Vol. 78/No. 38      October 27, 2014

 
Uranium workers win
solidarity in lockout fight
(front page)
 
BY ALYSON KENNEDY  
METROPOLIS, Ill. — “Stand up! Fightback!” and “We don’t have a contract. Shut it down!” chanted hundreds of workers as they marched down a main street here on Saturday, Oct. 11.

Members of the United Steelworkers and other unionists came to this town of 6,500 in southern Illinois for a march and rally to support members of Steelworkers Local 7-669, who have been locked out by Honeywell at the company’s uranium conversion facility here since they voted Aug. 1 to reject the bosses’ union-busting contract. Participants came from towns and cities in Indiana, Illinois, Iowa, Nebraska and Kentucky.

“We are not going to win this contract by talk,” Stephen Lech, president of United Steelworkers Local 7-669, told the crowd of more than 300 people. “We got unprecedented support in the last lockout. That’s what it is going to take now. Honeywell tried to destroy the union in 2011 and we survived. What the company is proposing would chop the knees out of our local and make a home for subcontractors.”

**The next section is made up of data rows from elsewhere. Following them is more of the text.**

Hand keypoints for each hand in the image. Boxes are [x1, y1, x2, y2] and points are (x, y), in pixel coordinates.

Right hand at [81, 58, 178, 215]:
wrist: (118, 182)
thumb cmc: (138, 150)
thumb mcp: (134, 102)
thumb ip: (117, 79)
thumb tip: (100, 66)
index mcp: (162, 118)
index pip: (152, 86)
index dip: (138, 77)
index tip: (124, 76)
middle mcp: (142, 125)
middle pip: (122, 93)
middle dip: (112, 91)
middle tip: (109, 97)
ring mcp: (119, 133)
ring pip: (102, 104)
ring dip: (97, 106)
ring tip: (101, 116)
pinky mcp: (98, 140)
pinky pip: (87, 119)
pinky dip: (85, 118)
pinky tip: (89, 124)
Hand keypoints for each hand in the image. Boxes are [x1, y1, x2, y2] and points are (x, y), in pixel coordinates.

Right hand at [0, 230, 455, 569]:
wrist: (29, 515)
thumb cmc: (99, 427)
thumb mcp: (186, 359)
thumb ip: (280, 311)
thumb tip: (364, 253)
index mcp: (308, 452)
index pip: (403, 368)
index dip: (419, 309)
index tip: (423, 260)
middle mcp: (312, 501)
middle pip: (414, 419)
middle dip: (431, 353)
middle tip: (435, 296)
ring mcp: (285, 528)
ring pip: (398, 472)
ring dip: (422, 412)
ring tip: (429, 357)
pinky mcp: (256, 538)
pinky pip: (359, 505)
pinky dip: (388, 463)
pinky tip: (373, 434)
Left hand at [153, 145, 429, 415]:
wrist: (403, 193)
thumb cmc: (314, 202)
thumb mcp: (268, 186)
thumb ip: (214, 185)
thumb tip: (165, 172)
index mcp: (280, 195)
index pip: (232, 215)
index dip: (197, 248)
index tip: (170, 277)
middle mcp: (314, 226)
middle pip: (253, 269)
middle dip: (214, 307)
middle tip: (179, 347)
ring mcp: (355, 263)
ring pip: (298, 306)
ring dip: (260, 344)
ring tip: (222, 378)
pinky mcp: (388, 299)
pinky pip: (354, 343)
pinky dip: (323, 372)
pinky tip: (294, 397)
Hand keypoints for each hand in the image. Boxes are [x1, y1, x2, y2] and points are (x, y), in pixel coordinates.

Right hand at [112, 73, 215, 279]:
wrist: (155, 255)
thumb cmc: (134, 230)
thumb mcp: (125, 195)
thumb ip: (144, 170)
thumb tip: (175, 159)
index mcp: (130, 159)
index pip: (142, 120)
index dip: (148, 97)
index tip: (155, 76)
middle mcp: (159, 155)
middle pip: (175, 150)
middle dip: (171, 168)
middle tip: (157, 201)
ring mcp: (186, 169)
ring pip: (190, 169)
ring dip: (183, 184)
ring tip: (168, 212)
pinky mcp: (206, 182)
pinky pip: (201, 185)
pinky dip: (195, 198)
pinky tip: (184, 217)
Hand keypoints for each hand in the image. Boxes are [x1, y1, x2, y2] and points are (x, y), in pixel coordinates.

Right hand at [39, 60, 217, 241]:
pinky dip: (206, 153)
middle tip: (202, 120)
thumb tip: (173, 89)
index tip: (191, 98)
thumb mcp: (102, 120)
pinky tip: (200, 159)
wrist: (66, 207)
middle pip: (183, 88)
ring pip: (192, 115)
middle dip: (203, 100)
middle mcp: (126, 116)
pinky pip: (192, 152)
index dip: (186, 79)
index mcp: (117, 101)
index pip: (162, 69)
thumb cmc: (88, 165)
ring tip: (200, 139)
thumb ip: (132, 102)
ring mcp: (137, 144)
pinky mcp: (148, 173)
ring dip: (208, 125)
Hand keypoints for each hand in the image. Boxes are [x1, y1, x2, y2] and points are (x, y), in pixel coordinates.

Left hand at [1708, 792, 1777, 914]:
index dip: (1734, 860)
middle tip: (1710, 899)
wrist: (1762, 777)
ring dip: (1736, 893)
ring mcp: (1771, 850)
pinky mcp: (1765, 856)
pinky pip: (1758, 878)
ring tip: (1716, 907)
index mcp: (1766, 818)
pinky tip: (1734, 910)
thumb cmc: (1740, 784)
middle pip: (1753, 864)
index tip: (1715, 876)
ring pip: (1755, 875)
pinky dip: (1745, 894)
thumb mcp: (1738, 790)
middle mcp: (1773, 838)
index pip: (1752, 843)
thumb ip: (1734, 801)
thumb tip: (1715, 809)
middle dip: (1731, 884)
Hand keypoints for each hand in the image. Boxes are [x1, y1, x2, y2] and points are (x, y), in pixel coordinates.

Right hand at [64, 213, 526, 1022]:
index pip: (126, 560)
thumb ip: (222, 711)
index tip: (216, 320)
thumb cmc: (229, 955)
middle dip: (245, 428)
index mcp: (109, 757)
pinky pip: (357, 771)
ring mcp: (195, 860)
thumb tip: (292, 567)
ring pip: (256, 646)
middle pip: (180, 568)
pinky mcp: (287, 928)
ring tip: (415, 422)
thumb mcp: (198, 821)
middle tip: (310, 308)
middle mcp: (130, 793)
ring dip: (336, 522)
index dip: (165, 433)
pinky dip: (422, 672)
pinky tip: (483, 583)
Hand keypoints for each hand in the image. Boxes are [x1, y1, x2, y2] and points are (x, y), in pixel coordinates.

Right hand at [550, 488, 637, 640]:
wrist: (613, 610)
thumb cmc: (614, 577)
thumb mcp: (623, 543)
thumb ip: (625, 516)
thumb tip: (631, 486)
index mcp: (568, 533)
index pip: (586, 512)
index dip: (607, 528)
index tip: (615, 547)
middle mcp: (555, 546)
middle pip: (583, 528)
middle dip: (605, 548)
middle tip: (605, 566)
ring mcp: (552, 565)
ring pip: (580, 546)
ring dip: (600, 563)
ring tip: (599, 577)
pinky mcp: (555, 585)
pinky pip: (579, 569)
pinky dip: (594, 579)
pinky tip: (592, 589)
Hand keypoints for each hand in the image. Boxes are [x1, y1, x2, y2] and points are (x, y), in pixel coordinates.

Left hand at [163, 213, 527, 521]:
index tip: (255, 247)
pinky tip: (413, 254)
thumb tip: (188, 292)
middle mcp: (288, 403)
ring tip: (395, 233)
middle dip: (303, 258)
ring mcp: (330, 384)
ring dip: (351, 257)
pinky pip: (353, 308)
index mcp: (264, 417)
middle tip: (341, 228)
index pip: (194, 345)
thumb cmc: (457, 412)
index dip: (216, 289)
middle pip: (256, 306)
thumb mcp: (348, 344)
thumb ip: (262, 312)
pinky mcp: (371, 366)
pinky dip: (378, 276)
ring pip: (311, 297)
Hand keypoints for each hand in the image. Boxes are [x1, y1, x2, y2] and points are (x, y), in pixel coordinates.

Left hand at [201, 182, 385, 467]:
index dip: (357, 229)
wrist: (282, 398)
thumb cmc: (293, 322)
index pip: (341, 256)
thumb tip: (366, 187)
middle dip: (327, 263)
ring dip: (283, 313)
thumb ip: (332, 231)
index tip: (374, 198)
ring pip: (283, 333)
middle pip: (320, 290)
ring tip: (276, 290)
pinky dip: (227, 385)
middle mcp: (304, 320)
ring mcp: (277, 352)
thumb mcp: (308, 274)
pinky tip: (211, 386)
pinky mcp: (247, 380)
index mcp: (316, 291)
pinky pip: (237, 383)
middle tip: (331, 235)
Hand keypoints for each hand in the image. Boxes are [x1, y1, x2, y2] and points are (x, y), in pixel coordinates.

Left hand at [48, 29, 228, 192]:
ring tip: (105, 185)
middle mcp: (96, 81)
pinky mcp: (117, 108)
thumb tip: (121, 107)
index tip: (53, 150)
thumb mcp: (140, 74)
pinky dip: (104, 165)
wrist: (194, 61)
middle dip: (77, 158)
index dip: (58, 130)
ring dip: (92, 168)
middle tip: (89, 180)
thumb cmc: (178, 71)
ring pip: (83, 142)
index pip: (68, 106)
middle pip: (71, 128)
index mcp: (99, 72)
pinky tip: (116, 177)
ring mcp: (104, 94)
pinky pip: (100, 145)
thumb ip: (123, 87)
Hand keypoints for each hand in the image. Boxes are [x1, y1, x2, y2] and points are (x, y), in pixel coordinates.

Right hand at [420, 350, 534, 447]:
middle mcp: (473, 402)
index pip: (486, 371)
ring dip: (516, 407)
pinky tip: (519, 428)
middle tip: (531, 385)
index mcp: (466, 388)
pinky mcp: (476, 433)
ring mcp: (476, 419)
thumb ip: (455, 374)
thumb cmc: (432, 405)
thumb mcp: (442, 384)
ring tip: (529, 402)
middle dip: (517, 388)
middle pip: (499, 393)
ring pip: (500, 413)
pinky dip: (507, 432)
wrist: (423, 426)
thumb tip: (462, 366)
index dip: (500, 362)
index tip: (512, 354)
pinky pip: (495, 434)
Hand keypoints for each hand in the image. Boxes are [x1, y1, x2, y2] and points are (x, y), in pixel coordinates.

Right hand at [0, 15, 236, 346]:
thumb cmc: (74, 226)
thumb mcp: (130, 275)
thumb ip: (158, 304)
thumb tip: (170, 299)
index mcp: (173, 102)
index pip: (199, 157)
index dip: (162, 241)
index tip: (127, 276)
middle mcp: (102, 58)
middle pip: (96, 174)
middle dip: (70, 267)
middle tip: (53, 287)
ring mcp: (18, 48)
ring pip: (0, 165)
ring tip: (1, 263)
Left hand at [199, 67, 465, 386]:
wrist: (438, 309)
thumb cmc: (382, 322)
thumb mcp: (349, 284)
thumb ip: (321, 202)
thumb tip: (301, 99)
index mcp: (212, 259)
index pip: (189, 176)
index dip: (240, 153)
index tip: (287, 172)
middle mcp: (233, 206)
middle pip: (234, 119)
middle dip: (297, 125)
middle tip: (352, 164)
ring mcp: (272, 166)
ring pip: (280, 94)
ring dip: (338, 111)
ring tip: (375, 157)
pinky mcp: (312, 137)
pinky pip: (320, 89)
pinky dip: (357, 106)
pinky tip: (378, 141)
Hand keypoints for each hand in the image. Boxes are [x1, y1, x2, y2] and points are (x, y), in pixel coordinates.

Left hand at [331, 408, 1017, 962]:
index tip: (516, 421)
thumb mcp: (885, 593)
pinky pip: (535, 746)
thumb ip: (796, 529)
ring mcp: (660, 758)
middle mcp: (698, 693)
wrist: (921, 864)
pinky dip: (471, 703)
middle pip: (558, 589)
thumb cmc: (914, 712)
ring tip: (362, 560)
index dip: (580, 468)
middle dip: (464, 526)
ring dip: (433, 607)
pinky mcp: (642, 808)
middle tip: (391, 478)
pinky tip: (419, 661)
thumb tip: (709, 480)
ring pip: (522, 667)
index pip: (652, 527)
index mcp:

When Local 7-669 refused to accept a union-busting contract in June 2010 they were locked out for 14 months. The uranium workers organized solidarity rallies and reached out to other workers engaged in strikes and lockout battles, and returned to work in August 2011, having beat back most of the bosses’ concession demands and without one worker crossing the picket line.

Honeywell bosses want to contract out 100 jobs, which would leave only 44 union jobs. “The company has said they also want 28 maintenance jobs for us to go back to work,” said Lech. “We told them that these jobs are not for sale.”

“Honeywell is not interested in negotiating or talking. We have to take action,” Carol Landry, Steelworkers international vice president at-large, told the rally.

“I got a long ride from Skokie because I wanted to be here with you guys because I think we are part of the same fight,” Augusto Rafusto, a member of Teamsters Local 705, said at the rally. Local 705 members are on strike against Golan’s Moving and Storage in Skokie, Illinois, about 380 miles from here.

“We have been on strike since July 28,” said Rafusto. “We work for an employer that does not treat us well. We break our backs, legs and arms and there is no medical coverage, nothing. I invite you to come walk the picket line in Skokie. … Workers at Honeywell you will win.”

A contingent of seven people came from Keokuk, Iowa, including four members of the Steelworkers and a member of the Bakery, Confectionery, Tobacco Workers and Grain Millers International Union.

Members of BCTGM Local 48G who work for Roquette America were also locked out in 2010-11. “We found out about the Steelworkers’ lockout on Facebook and invited them to our rally,” said Buddy Howard, who was part of the fight against Roquette America. “They came and we went to their rallies too.”

“When workers need help we’ll come running,” said Tim Wilson, a member of Steelworkers Local 3311 who works at Keokuk Steel Castings.

Other speakers included Steelworkers District Director Mike Millsap; Mayor Billy McDaniel; Eric Thorsland, Democratic Party candidate for 15th Congressional District in Illinois; Rachel Spence, a locked-out Honeywell worker; and Bill Londrigan, president of the Kentucky AFL-CIO.

“I came today because I have always been strong union,” Arvella Swayne a member of Steelworkers Local 1011 and a crane operator at Arcelor Mittal steel mill in northwest Indiana, told the Militant. “Benefits, wages all of those things are because of the union. Unity and solidarity are important today.”

“We keep the picket lines up 24/7,” said Richard Mumford, a locked-out member of Local 7-669. “After we went back to work in 2011, they walked everyone out of the plant one day charging that we sabotaged the plant. I was then laid off for another nine months. When we went back, anyone who made the slightest mistake got fired.”

In a grassy area by the road in front of the plant, the workers have placed 83 white hard hats to stand for the jobs lost during the 2010-11 lockout and 100 blue hard hats for the additional union jobs that are now on the chopping block.